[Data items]
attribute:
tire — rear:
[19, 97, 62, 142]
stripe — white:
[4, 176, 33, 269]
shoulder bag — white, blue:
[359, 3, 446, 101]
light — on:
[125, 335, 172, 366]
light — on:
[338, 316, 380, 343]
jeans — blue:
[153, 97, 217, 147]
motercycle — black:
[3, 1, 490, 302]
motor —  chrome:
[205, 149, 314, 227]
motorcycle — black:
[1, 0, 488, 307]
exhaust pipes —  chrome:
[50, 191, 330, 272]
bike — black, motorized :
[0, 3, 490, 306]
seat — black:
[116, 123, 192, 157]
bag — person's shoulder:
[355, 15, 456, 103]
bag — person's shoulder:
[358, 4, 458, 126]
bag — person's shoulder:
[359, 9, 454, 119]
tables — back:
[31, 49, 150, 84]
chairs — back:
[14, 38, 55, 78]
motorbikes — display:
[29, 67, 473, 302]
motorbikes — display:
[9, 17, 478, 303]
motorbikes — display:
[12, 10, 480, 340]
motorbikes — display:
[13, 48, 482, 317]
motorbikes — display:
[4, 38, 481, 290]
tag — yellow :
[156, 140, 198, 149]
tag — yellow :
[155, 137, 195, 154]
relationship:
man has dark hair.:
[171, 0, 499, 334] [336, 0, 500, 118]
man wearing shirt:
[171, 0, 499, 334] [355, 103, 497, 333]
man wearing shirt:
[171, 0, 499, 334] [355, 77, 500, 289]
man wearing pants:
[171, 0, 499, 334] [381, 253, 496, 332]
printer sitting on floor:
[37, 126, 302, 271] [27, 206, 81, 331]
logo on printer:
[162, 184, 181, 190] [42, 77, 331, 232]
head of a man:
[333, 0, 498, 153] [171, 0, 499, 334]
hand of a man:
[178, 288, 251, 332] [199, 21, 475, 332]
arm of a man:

What is being asked. Print every line of the data items above again, unchanged.

Answer for this exercise.
attribute:
tire — rear:
[19, 97, 62, 142]
stripe — white:
[4, 176, 33, 269]
shoulder bag — white, blue:
[359, 3, 446, 101]
light — on:
[125, 335, 172, 366]
light — on:
[338, 316, 380, 343]
jeans — blue:
[153, 97, 217, 147]
motercycle — black:
[3, 1, 490, 302]
motor —  chrome:
[205, 149, 314, 227]
motorcycle — black:
[1, 0, 488, 307]
exhaust pipes —  chrome:
[50, 191, 330, 272]
bike — black, motorized :
[0, 3, 490, 306]
seat — black:
[116, 123, 192, 157]
bag — person's shoulder:
[355, 15, 456, 103]
bag — person's shoulder:
[358, 4, 458, 126]
bag — person's shoulder:
[359, 9, 454, 119]
tables — back:
[31, 49, 150, 84]
chairs — back:
[14, 38, 55, 78]
motorbikes — display:
[29, 67, 473, 302]
motorbikes — display:
[9, 17, 478, 303]
motorbikes — display:
[12, 10, 480, 340]
motorbikes — display:
[13, 48, 482, 317]
motorbikes — display:
[4, 38, 481, 290]
tag — yellow :
[156, 140, 198, 149]
tag — yellow :
[155, 137, 195, 154]
relationship:
man has dark hair.:
[171, 0, 499, 334] [336, 0, 500, 118]
man wearing shirt:
[171, 0, 499, 334] [355, 103, 497, 333]
man wearing shirt:
[171, 0, 499, 334] [355, 77, 500, 289]
man wearing pants:
[171, 0, 499, 334] [381, 253, 496, 332]
printer sitting on floor:
[37, 126, 302, 271] [27, 206, 81, 331]
logo on printer:
[162, 184, 181, 190] [42, 77, 331, 232]
head of a man:
[333, 0, 498, 153] [171, 0, 499, 334]
hand of a man:
[178, 288, 251, 332] [199, 21, 475, 332]
arm of a man:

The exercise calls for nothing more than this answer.